Exhibition open until 7th of August –
Marianna Wahlsten –
While planning the exhibition, chief curator Frédéric Migayrou worked very closely with Norman Foster, who was ultimately in charge of the over-arching concept. His meticulous attention to detail shows throughout. It’s the first ever show on the top floor galleries of the Pompidou Centre dedicated to architecture, which brings a special kind of aura to the contents on display. Exploring the most important projects and sources of inspiration, it’s a showcase for key ideas behind the Pritzker-prize-winning architect’s creative process.
Although Foster does not entirely approve of the concept ‘High Tech’ architecture in relation to his own approach, he is recognised as the leading architect of that movement. In the press conference I asked what is it that he disliked about the High Tech definition, and he explained that he mainly objects the stylistic association with glass and steel, and clearly wants to bring attention beyond that to other aspects in his large and hugely influential body of work. However, the formal language behind the buildings designed by Foster + Partners is a culmination of ideas and approaches that have been enabled by technological innovation, and the fascination towards the technological reality of objects. In Foster’s designs key principles of Modernism have been appropriated and translated in response to contemporary scientific developments and material innovations.
If architecture exhibitions can sometimes seem dry and boring (as Jacques Herzog has famously commented), in this one the abundance of material and different juxtapositions of objects is enlightening. Entering the first gallery we are immediately confronted with what lies at the heart of Foster’s creative method: drawing and sketching. The walls are covered by material retrieved from his enormous archive, showing a development in Foster’s research process spanning six decades. In the middle there is a long vitrine, containing over 200 spreads from his A-4 sketchbooks. Starting from 1975, observations and thoughts are recorded in these books, of which there are over 2000, according to Migayrou. The continuity of this material is impressive.
In the next gallery projects are represented through framed drawings and renderings, videos and architecture models, as well carefully constructed 3-D dioramas, which are rarely seen in architecture exhibitions. They certainly clarify meanings, adding a level of information to explain some of the formal connections for the general public. Some of the architecture models have been created especially for this exhibition.

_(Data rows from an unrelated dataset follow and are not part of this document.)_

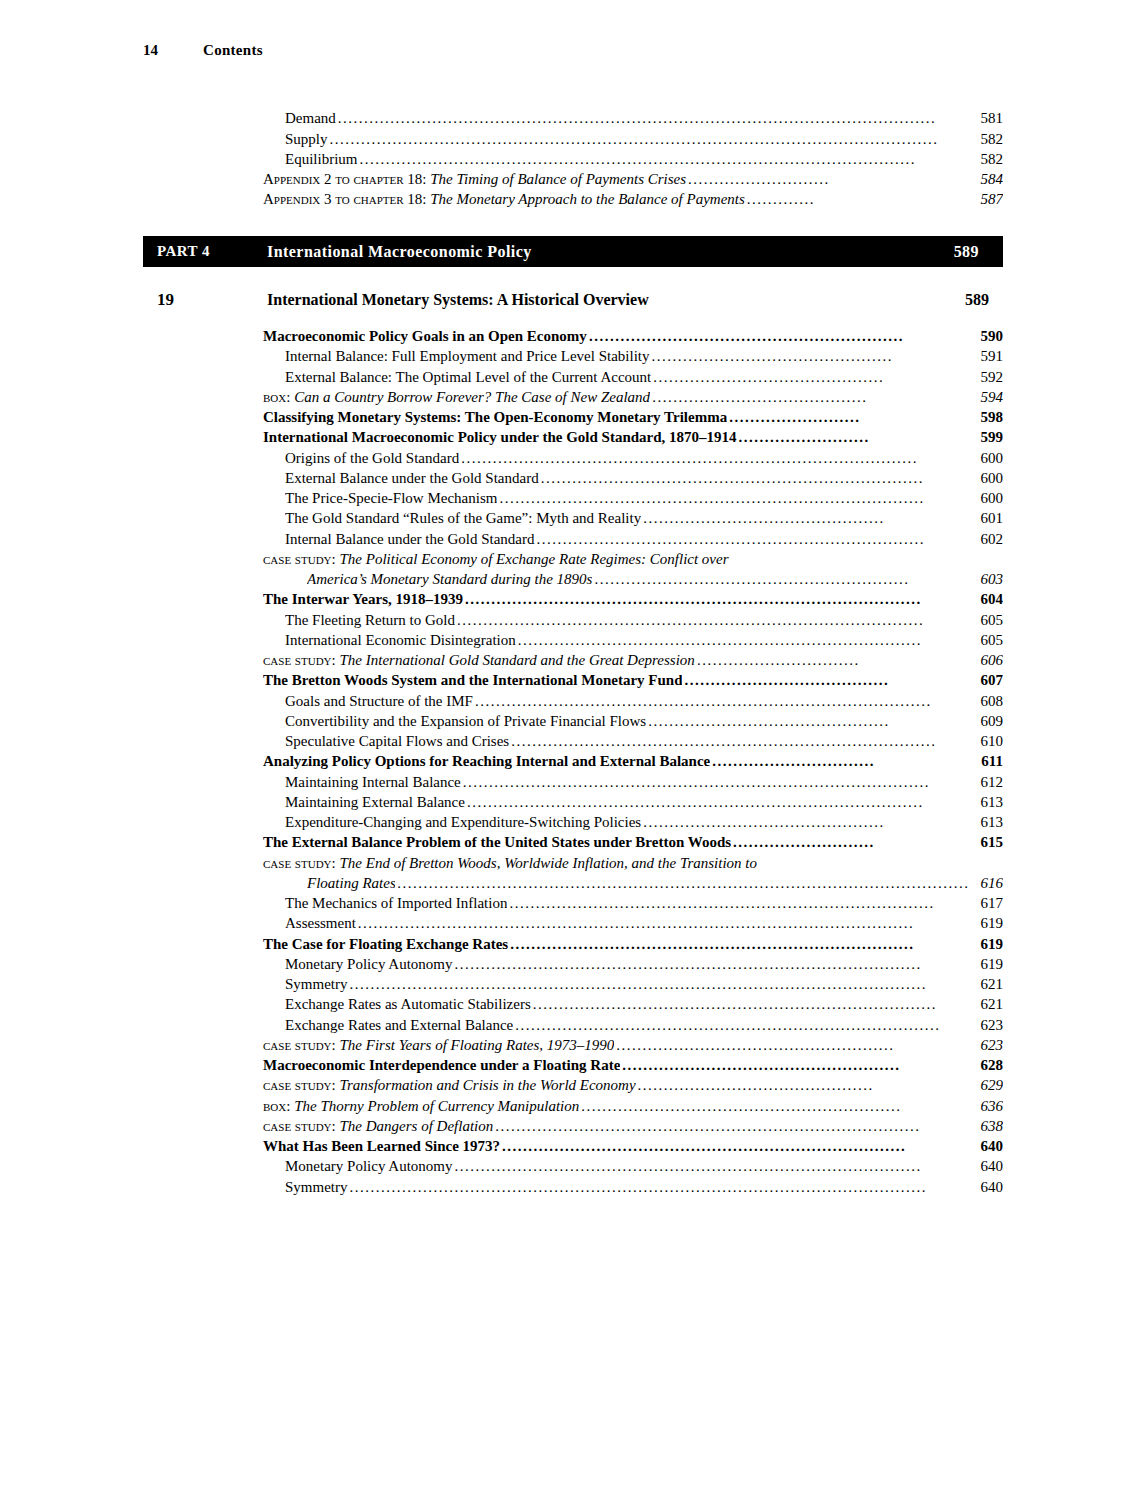14 Contents
Demand.................................................................................................................. 581
Supply.................................................................................................................... 582
Equilibrium.......................................................................................................... 582
Appendix 2 to chapter 18: The Timing of Balance of Payments Crises........................... 584
Appendix 3 to chapter 18: The Monetary Approach to the Balance of Payments............. 587
PART 4 International Macroeconomic Policy 589
19 International Monetary Systems: A Historical Overview 589
Macroeconomic Policy Goals in an Open Economy............................................................ 590
Internal Balance: Full Employment and Price Level Stability.............................................. 591
External Balance: The Optimal Level of the Current Account............................................ 592
box: Can a Country Borrow Forever? The Case of New Zealand......................................... 594
Classifying Monetary Systems: The Open-Economy Monetary Trilemma......................... 598
International Macroeconomic Policy under the Gold Standard, 1870–1914......................... 599
Origins of the Gold Standard....................................................................................... 600
External Balance under the Gold Standard......................................................................... 600
The Price-Specie-Flow Mechanism................................................................................. 600
The Gold Standard “Rules of the Game”: Myth and Reality.............................................. 601
Internal Balance under the Gold Standard.......................................................................... 602
case study: The Political Economy of Exchange Rate Regimes: Conflict over
America’s Monetary Standard during the 1890s............................................................ 603
The Interwar Years, 1918–1939....................................................................................... 604
The Fleeting Return to Gold......................................................................................... 605
International Economic Disintegration............................................................................. 605
case study: The International Gold Standard and the Great Depression............................... 606
The Bretton Woods System and the International Monetary Fund....................................... 607
Goals and Structure of the IMF....................................................................................... 608
Convertibility and the Expansion of Private Financial Flows.............................................. 609
Speculative Capital Flows and Crises................................................................................. 610
Analyzing Policy Options for Reaching Internal and External Balance............................... 611
Maintaining Internal Balance......................................................................................... 612
Maintaining External Balance....................................................................................... 613
Expenditure-Changing and Expenditure-Switching Policies.............................................. 613
The External Balance Problem of the United States under Bretton Woods........................... 615
case study: The End of Bretton Woods, Worldwide Inflation, and the Transition to
Floating Rates............................................................................................................. 616
The Mechanics of Imported Inflation................................................................................. 617
Assessment.......................................................................................................... 619
The Case for Floating Exchange Rates............................................................................. 619
Monetary Policy Autonomy......................................................................................... 619
Symmetry.............................................................................................................. 621
Exchange Rates as Automatic Stabilizers............................................................................. 621
Exchange Rates and External Balance................................................................................. 623
case study: The First Years of Floating Rates, 1973–1990..................................................... 623
Macroeconomic Interdependence under a Floating Rate..................................................... 628
case study: Transformation and Crisis in the World Economy............................................. 629
box: The Thorny Problem of Currency Manipulation............................................................. 636
case study: The Dangers of Deflation................................................................................. 638
What Has Been Learned Since 1973?............................................................................. 640
Monetary Policy Autonomy......................................................................................... 640
Symmetry.............................................................................................................. 640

Through their scale and detailing, the development of Foster’s formal language can be observed and studied.
Objects by artists and architects, who have inspired Foster over the years are scattered in the middle of the gallery amongs his own architectural works. Some of them are from Foster’s private collection, like the restored vintage automobile owned by Le Corbusier. Richard Buckmister Fuller’s Dymaxion car, and a stripped metal body of a Mercedez-Benz 300 SL model, are reminders of Foster’s obsession with dynamic technical systems and structures. Artworks by Umberto Boccioni, Constantin Brancusi and Ai Weiwei illustrate formal inspirations.
There are seven main themes in the exhibition. The overarching idea is Foster’s belief that the climate crisis can be resolved through technological research. ‘Vertical Cities’ is one of the themes and a guiding idea of Foster’s urban strategy, where the high-rise building is seen as ‘one the best inventions of the modern era’. It’s an idea in line with Modernist principles, and which Foster believes is also the most ecological solution in dense urban environments. He believes that each crisis will generate new urban forms and thus make the city more resilient. “I’m not complacent. I share the concern about rising sea levels and global warming. We are pursuing strategies for renewable energy, and huge strides have been made”, Foster argues.
Foster’s ideological models are founded on, and still underpinned, by 1960’s optimism, the ‘big acceleration’ of technological revolution. As a young architect in the United States Foster worked on experimental projetcs at Buckminster Fuller’s office, which shaped the recent graduate’s thinking, as well as the Californian Case Study houses program, designed out of simple, inexpensive elements. Other influential figures in Foster’s early years were Louis Kahn, Christopher Alexander, and his teachers from Yale Paul Rudoplh and Serge Chermayeff.
As a culmination of Foster’s futuristic aspirations, the exhibition introduces some of the projects developed in collaboration with NASA, in which architecture moves to outer space. Designs for stations on the Moon and on Mars are part of an architectural strategy, demonstrating how Foster + Partners continues to look forward, always motivated by expanding what is possible technologically. In order to find ecological solutions, the starchitect strongly believes that technology will eventually save the planet.